WHAT THIS TASK INVOLVES
From the line with "left shoulder: (934, 205)" through the line with "right knee: (1062, 236)", repeat the entries verbatim, both end lines included, and add nothing.

Data entries
╔══
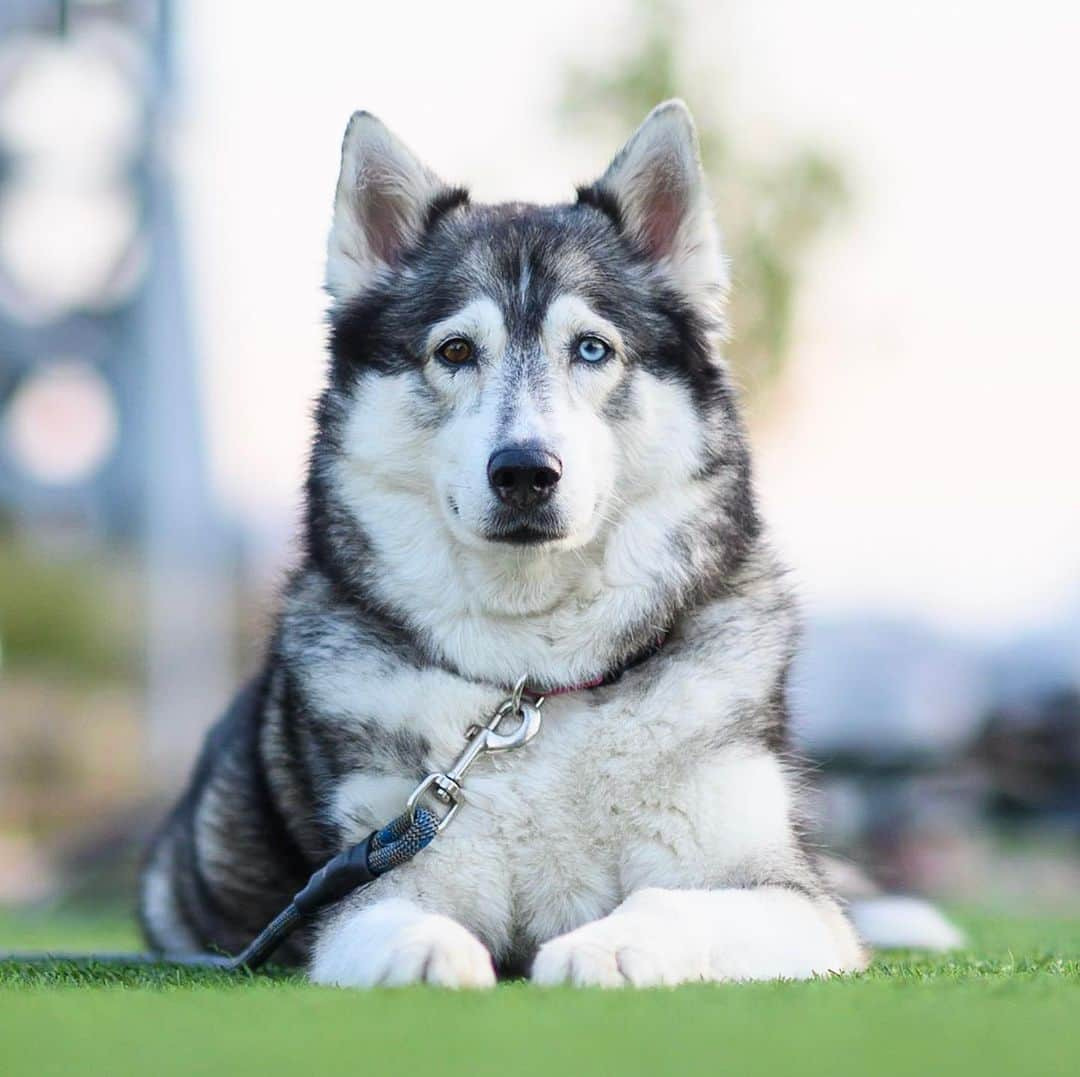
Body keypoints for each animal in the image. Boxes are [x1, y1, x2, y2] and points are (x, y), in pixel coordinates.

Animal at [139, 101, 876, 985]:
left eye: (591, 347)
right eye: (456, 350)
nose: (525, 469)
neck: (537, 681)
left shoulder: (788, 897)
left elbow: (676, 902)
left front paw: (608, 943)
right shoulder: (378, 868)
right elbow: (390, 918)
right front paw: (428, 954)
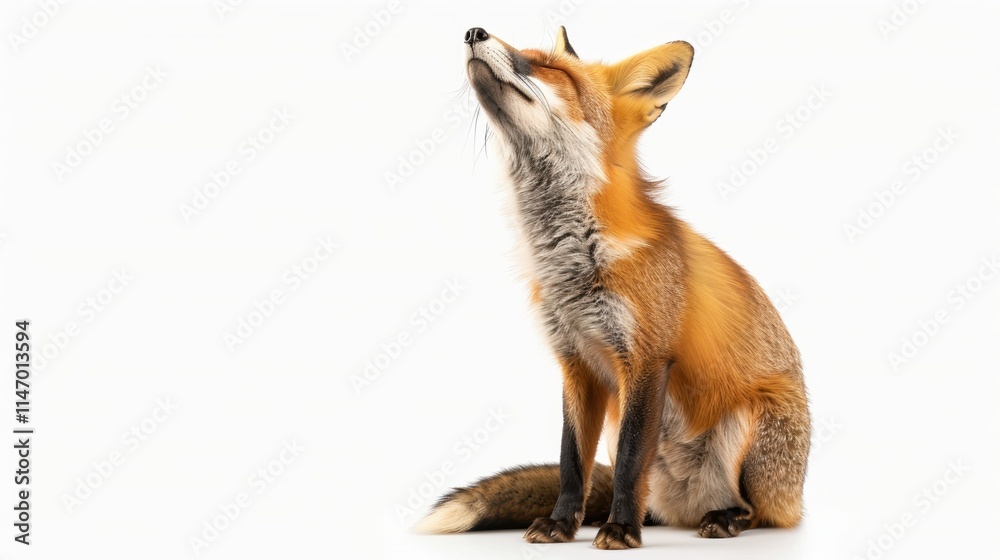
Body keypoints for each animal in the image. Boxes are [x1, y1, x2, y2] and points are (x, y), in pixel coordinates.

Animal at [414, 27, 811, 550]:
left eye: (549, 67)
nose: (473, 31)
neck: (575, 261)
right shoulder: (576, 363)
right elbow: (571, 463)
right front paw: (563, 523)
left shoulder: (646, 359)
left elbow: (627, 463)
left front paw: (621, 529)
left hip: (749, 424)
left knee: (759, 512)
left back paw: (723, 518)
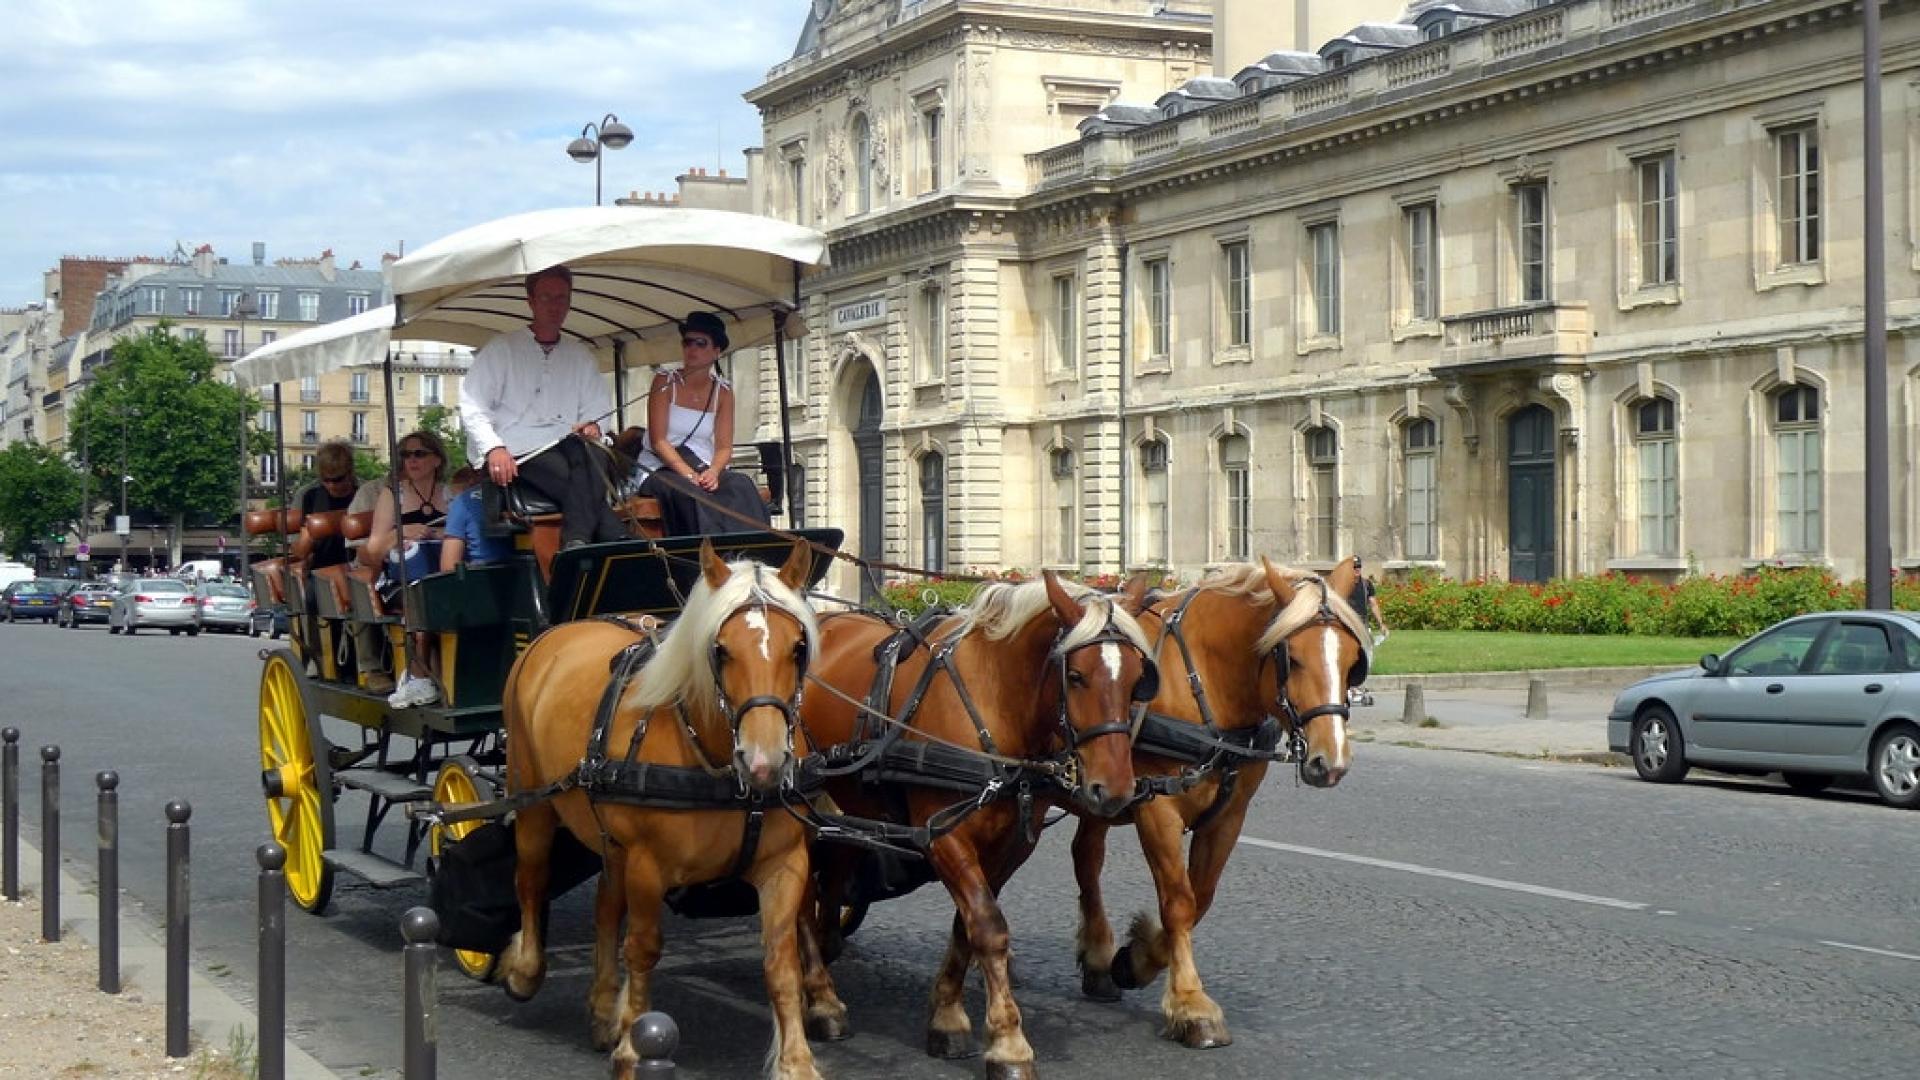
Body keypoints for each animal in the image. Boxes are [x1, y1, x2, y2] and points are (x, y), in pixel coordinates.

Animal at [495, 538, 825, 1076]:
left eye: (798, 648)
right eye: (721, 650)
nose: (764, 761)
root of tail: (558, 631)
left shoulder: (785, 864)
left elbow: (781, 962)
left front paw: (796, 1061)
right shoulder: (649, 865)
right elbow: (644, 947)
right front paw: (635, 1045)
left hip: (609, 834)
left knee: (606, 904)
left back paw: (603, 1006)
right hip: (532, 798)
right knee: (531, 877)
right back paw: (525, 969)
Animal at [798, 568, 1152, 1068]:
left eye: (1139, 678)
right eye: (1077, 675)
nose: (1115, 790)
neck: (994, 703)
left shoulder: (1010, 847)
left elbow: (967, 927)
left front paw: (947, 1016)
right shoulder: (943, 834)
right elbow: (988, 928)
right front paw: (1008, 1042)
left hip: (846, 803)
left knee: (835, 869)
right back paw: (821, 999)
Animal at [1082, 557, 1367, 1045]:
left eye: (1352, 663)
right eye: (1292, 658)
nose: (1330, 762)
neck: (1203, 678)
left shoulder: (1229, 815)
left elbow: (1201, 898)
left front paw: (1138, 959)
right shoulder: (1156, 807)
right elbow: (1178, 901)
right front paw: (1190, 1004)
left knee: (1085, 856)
╚══
╔══
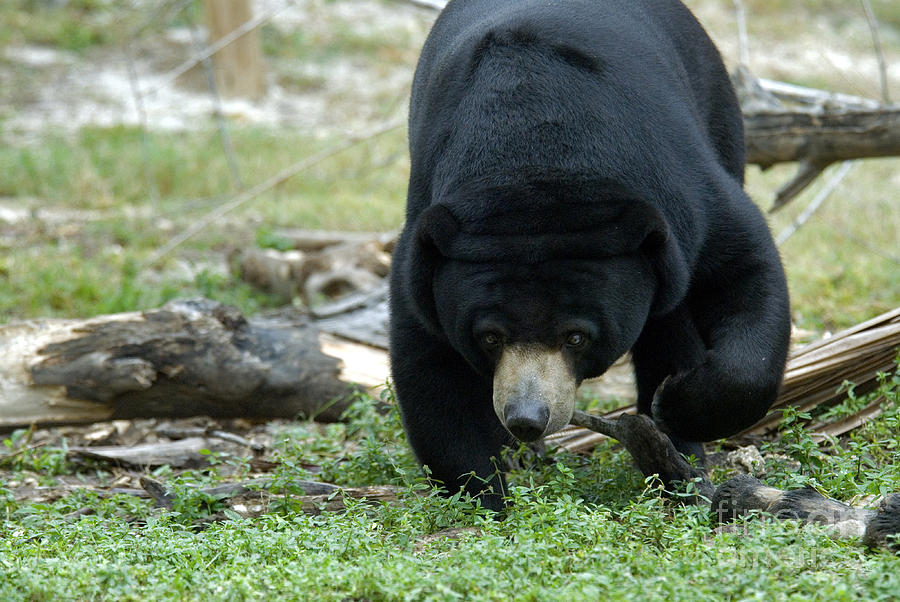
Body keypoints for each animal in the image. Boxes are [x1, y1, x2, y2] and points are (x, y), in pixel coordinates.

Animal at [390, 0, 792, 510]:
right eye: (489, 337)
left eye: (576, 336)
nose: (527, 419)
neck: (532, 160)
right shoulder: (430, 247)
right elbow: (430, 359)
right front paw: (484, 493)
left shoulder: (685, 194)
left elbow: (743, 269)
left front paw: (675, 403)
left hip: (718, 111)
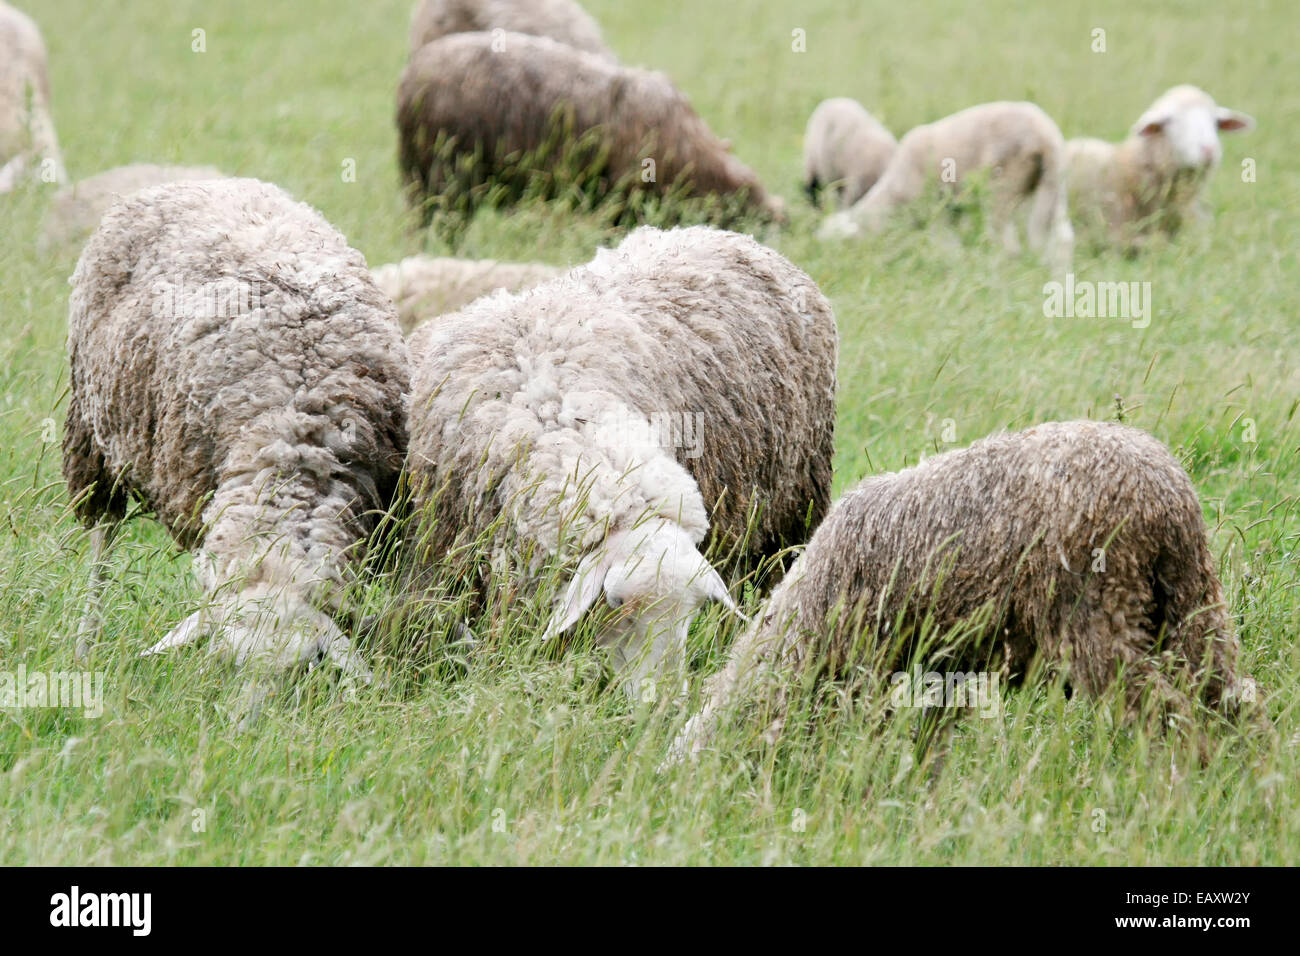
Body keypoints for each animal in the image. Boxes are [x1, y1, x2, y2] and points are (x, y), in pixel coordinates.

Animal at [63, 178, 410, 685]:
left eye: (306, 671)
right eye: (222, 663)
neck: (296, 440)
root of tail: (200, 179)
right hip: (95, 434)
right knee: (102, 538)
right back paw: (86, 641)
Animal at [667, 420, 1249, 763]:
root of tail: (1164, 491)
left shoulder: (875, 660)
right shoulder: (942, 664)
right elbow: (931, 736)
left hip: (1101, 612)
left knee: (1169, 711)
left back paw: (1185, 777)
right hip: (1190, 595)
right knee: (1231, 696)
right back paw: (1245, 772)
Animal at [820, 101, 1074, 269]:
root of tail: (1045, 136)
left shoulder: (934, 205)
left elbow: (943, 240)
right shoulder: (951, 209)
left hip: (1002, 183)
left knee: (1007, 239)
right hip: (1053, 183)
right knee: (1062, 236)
╚══
ANSWER SECTION
left shoulder: (934, 205)
left elbow: (943, 240)
right shoulder: (951, 209)
left hip: (1002, 183)
left knee: (1007, 239)
right hip: (1053, 183)
right knee: (1062, 236)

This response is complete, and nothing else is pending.